Cinepod recounts that McLisky “kept scenes lit with practical lighting and green fluorescents as much as possible, making Mia seem sickly and possessed. During the possession scenes, Aaron chose to contrast the sequences with unmotivated lighting, and as Mia’s psychological decay progresses, the film subtly becomes darker and more desaturated in the grade.”

Additionally, McLisky knew that it was crucial to “to be sure that the camera work elevated the tone of the horror movie, by showing or withholding information as needed.” For McLisky, “every frame and every camera movement speaks to a world that’s truthful to the characters.”

With Danny Philippou elaborates on the filmmakers’ ambition, “There’s this weird stigma around being a YouTuber that you’ve got from the media. Even when spoke to [“Mad Max” director] George Miller he said, if he had the platform of YouTube when he began he’d be uploading to that, because it’s a way to get seen internationally straightaway. There are talented YouTubers that want to be filmmakers that I think definitely can make that crossover.”

The Philippou’s credit Causeway Films’ producer Samantha Jennings for helping them find the backing to get their feature made. The film’s runaway success has naturally made them go-to talent for more.

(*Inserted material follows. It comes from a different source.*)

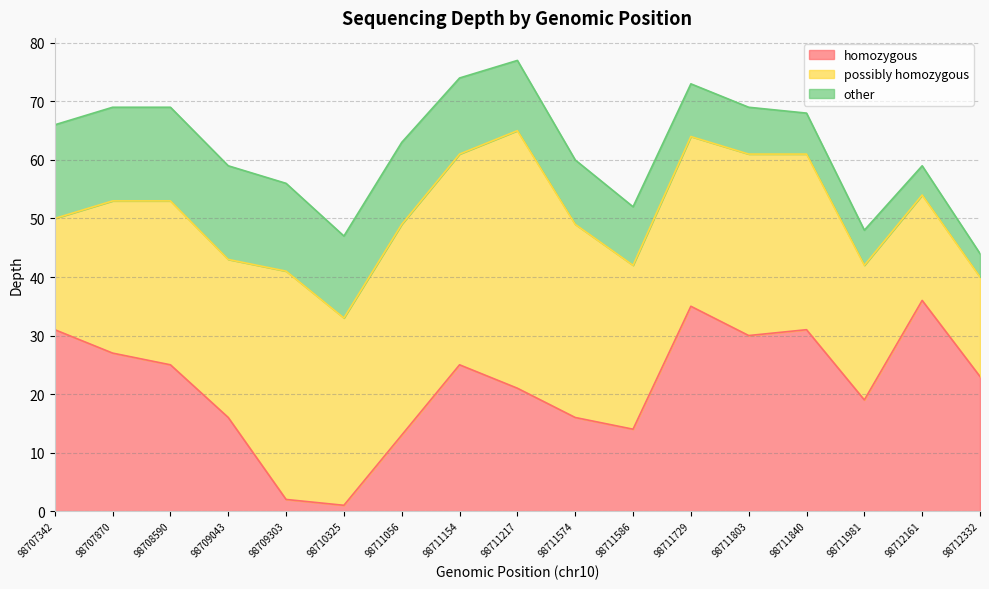

How many interior local valleys does the possibly homozygous series have?

3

“We’ve been offered so much stuff, we’ve been lucky enough to get into all these rooms,” says Michael Philippou interviewed by Perri Nemiroff at SXSW. “We’re just gonna go put everything on the table and decide.”

A24 has already announced a sequel is in development with the Philippou’s return as co-directors. They have also completed principal photography on a prequel film.

“I think we kind of have a cheat code,” Michael says of working with his twin. “Because there’s so much responsibility, being able to like, share out the load a little bit and also having someone who has the exact same day and the exact same overall vision. It’s like, oh, man, we’re both just crazy together.”

They admit that their outward bravado may not be all it seems. 

“In the daytime, I was so confident about it,” says Danny to Esquire, “but at night, all those doubts start to creep in, and you’re like, I don’t know what the fuck I’m doing. I’ve never made a movie before. I can’t believe there’s millions of dollars on the line. I’m just questioning and overthinking it. Then when the day comes, you just have to take the leap.”